:: Available data
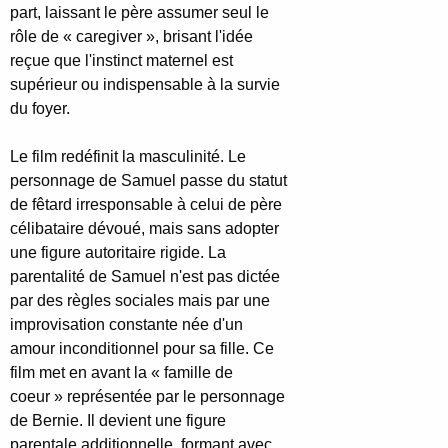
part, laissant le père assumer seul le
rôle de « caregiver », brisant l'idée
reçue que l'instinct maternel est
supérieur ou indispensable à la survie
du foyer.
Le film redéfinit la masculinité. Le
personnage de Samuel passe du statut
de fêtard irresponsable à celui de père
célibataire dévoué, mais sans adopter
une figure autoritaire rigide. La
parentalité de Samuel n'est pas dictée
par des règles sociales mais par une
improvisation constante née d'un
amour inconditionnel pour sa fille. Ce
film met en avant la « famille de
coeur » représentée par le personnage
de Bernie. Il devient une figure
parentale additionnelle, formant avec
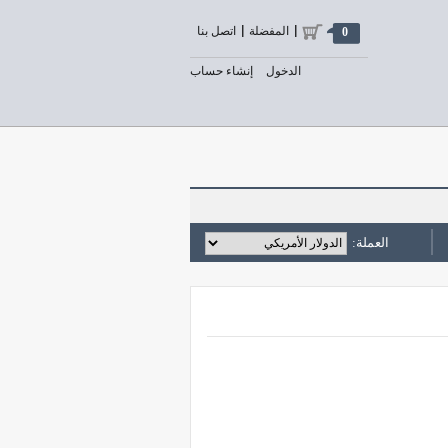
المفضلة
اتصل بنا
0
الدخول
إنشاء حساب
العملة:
::::
*Task directions*. From the material above, copy exactly the lines between the line holding "reçue que l'instinct maternel est" and the line holding "une figure autoritaire rigide. La", inclusive, and only those.

*Completed exercise*.
reçue que l'instinct maternel est
supérieur ou indispensable à la survie
du foyer.
Le film redéfinit la masculinité. Le
personnage de Samuel passe du statut
de fêtard irresponsable à celui de père
célibataire dévoué, mais sans adopter
une figure autoritaire rigide. La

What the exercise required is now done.